Tanks came by blasting out some message over a loudspeaker and throwing brightly coloured leaflets behind them. A couple of the boys ran to pick them up, cartoons depicting a man planting a bomb in a newly built school, while the kids were happily dancing about. An Iraqi person sees him, finds an Iraqi Police man and reports it. The bomb gets safely removed, the school is saved, the criminal is arrested and everyone but him is very happy.

“We think probably half of the bombs are planted by Americans,” Abu Bassim said. The recent party office bombings in the north they are sure were the work of American provocateurs trying to create divisions; likewise the bombing in Najaf of Al-Hakim a few months ago. “There is no division between us and Sunnis. We are all Moslems, but the Americans trying to create divisions. They have done it all over the world, everywhere they go.

Marwa came to me with her eyes shining. I think you already know how much I love this child. She wants to be a doctor. It seems impossible because she hasn’t been to school in months and she’s from a very poor family, without even a real home, and I don’t know how long free university education will continue, but I can’t bear the thought of her becoming a housewife like the other women there, hidden under a headscarf, producing child after child and trying to keep them all alive, looking out through a reed fence and hoping her daughter will have better chances than she did.

We were meant to be meeting a sheikh this morning who represents the 4,500 families or about 25,000 people, living in 35 squatted former government buildings. They’re expecting that the new government, when elected, will want those buildings back and will evict them. There’s no housing for them to go into, so they’ll be on the streets. There are some rights for squatters, which is what we were going to talk to the sheikh about – the rights they have and what support they want, but for various reasons the meeting was to be in the Convention Centre and was cancelled because of ‘an important ceremony’ in the Centre – apparently more important than people’s right to have somewhere to live.

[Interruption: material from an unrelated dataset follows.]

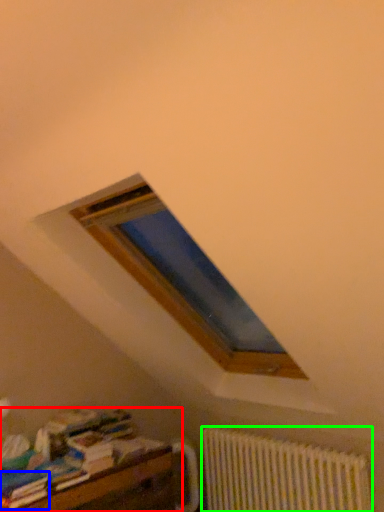
Question: Which object is positioned farthest from furniture (highlighted by a red box)? Select from paperback book (highlighted by a blue box) and radiator (highlighted by a green box).

Choices:
 (A) paperback book
 (B) radiator

Answer: (B)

Still Abu Ahmed and Abu Bassim say they want elections as soon as possible. Like all the Shia people I’ve met in the camps, they follow Sistani . an Iranian, he won’t be a candidate himself, but they will vote for the man he backs and if he calls for jihad, they say, they will leave their families and fight. Over lunch in Abu Bassim’s compartment, made out of a corner of a roofless farm building, they said they’re not backing the current resistance because it’s killing innocent people and, as Abu Bassim explained in response to the leaflets, they are convinced that a lot of the attacks are American-perpetrated.

Jihad, they said, would include attacking the Americans, with bombs aimed at their bases, not at convoys in the street, where innocent Iraqis get hurt, but the main focus, Abu Bassim said, would be unarmed jihad: refusal to work with the Americans, total non-cooperation and so on, that all Iraqis could participate in.

“The Americans are the same as Saddam,” Abu Ahmed declared, “They are from the same line. We can criticise the Americans, that’s true. We went on a big demonstration a few weeks ago and chanted against the Americans and the British and the Governing Council and we were not stopped. We can complain, but that is all.” They’re not represented by anyone at them moment but there are four section to the camp, each with its own sheikh so, with Abu Ahmed, there’s a committee of five.

We gave them the money for the drain at the end of the show and explained it was from ordinary people, in solidarity. The place was full of smiles: they will start preparations straight away and then get the digger in. It will be built within a week.

Today is the long awaited day off. There’s been no electricity for most of it and no internet throughout the city because of the thunderstorm, apparently. I did my washing in the dark and hung it out in the rain. It was even cold and wet enough to drive Fatih off his balcony opposite.